Understanding the properties of matter under extreme densities, temperatures and pressures has emerged as a highly active frontier at the interface of plasma and solid state physics, quantum chemistry and material science. In nature, such warm dense matter (WDM) abounds in a number of astrophysical objects including giant planet interiors, brown and white dwarf, and the outer layer of neutron stars. On Earth, WDM plays an increasingly important role for material science, synthesis and discovery. A particularly exciting application is given by inertial confinement fusion, where, during the initial stage of the compression path, both the fusion fuel and the surrounding ablator material have to traverse the WDM regime in a controlled way to reach ignition.
From a theoretical perspective, the rigorous description of WDM constitutes a most formidable challenge as it must holistically treat the complex interplay of effects such as Coulomb coupling, quantum degeneracy, strong thermal excitation, and partial ionization. This is difficult even for state-of-the-art density functional theory simulations, which require external input in the form of the electronic exchange-correlation (XC) functional. While the accuracy of various XC-functional approximations is reasonably well understood at ambient conditions, the development of explicitly thermal XC-functionals that consistently take into account temperature effects remains in its infancy. In addition, novel developments are hampered by the almost complete absence of reliable benchmark data.

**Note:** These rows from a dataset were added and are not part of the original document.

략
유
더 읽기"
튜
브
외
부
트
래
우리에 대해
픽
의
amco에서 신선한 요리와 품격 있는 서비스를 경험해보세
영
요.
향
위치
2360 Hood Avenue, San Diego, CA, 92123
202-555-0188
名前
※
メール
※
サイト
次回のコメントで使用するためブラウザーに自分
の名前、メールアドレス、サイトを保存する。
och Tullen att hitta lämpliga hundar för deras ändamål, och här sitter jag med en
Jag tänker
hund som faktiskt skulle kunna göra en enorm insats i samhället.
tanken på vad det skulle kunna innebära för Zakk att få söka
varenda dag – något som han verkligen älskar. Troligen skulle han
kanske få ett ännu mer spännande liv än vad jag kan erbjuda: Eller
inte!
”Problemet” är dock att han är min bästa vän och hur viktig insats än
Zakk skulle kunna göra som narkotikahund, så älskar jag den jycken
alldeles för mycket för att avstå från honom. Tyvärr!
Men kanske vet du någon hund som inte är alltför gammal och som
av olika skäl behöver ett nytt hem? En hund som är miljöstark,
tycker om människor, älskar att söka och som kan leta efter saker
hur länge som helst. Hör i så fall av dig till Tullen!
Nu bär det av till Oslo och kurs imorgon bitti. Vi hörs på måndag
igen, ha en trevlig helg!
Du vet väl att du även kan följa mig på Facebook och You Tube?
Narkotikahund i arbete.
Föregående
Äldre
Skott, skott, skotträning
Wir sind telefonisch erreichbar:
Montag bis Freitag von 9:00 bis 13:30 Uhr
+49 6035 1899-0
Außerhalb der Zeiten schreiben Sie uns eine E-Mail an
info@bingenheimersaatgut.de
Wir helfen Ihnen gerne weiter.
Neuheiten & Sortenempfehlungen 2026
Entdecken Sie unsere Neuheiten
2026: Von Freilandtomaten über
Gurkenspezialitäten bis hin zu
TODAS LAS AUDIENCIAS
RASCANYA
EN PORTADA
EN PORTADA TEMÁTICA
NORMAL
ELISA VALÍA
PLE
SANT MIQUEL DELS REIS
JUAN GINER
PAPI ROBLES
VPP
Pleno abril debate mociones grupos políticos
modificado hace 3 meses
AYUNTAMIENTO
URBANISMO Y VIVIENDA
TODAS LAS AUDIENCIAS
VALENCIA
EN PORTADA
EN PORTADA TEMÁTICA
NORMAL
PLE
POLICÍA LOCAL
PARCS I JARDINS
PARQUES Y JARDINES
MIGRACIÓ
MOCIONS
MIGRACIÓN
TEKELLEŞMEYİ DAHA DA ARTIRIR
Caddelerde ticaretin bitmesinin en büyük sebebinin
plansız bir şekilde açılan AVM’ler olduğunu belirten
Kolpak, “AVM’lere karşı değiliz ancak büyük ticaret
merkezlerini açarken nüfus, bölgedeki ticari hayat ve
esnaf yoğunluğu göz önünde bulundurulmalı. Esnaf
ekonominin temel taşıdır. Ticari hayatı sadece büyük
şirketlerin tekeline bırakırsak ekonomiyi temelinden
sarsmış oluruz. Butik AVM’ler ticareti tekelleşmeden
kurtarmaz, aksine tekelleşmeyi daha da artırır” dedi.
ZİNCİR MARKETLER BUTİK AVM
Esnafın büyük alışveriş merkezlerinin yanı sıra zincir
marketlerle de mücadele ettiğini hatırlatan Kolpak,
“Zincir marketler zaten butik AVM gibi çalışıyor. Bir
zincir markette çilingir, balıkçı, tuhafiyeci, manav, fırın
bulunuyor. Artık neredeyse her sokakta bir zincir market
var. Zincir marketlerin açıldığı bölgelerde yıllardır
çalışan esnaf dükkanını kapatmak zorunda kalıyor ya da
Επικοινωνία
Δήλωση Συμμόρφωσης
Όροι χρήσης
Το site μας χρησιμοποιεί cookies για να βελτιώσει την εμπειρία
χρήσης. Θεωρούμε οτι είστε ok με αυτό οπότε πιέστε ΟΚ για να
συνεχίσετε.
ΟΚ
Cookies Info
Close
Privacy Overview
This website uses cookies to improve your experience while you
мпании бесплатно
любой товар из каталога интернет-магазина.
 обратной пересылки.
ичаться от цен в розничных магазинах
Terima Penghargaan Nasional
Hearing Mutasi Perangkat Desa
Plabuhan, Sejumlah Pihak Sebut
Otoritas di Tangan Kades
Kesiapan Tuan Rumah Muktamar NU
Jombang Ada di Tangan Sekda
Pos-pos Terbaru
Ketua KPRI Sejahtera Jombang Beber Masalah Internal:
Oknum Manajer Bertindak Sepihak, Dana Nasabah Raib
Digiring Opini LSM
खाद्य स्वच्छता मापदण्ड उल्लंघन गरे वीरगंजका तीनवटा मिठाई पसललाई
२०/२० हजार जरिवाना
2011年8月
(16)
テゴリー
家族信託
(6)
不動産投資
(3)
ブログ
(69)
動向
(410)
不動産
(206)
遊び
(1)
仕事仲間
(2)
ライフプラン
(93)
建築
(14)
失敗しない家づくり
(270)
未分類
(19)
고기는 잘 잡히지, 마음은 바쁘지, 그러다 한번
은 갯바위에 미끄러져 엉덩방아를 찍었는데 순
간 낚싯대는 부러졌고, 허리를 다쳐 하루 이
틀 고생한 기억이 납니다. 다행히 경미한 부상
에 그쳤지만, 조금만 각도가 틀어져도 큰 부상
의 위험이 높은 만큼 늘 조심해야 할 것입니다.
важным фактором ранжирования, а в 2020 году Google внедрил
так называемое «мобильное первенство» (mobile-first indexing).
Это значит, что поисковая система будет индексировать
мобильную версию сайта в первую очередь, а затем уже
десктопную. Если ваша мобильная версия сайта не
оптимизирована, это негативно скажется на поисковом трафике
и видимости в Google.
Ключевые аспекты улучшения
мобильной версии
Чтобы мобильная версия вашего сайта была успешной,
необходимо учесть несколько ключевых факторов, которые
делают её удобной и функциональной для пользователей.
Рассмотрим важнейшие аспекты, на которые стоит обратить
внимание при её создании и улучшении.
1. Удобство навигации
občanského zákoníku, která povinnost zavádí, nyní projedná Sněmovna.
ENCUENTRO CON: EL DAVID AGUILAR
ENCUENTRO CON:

Within PREXTREME, we aim to fundamentally change this unsatisfactory situation by developing cutting-edge path integral Monte Carlo (PIMC) simulations. The key strength of the PIMC method is that it is a) approximation-free and b) does not require any empirical external input. The main limitation is the notorious fermion sign problem---an exponential computational bottleneck that poses great practical limitations within physics, quantum chemistry, and increasingly also material science and computational biology. PREXTREME will first push the boundaries of existing PIMC methodologies to obtain the first exact simulation results for a number of light elements over substantial parts of the relevant WDM parameter space; in addition to being very interesting in their own right, these simulation results will also constitute invaluable benchmark data for commonly used theoretical models and approximations. Finally, we aim to develop a controlled, systematic and fundamental solution to the fermion sign problem by combining PIMC with modern machine-learning techniques. The resulting sign-problem free PIMC implementation will be made openly available and has the potential to be a true game changer for the simulation of quantum many-body systems in a plethora of research fields.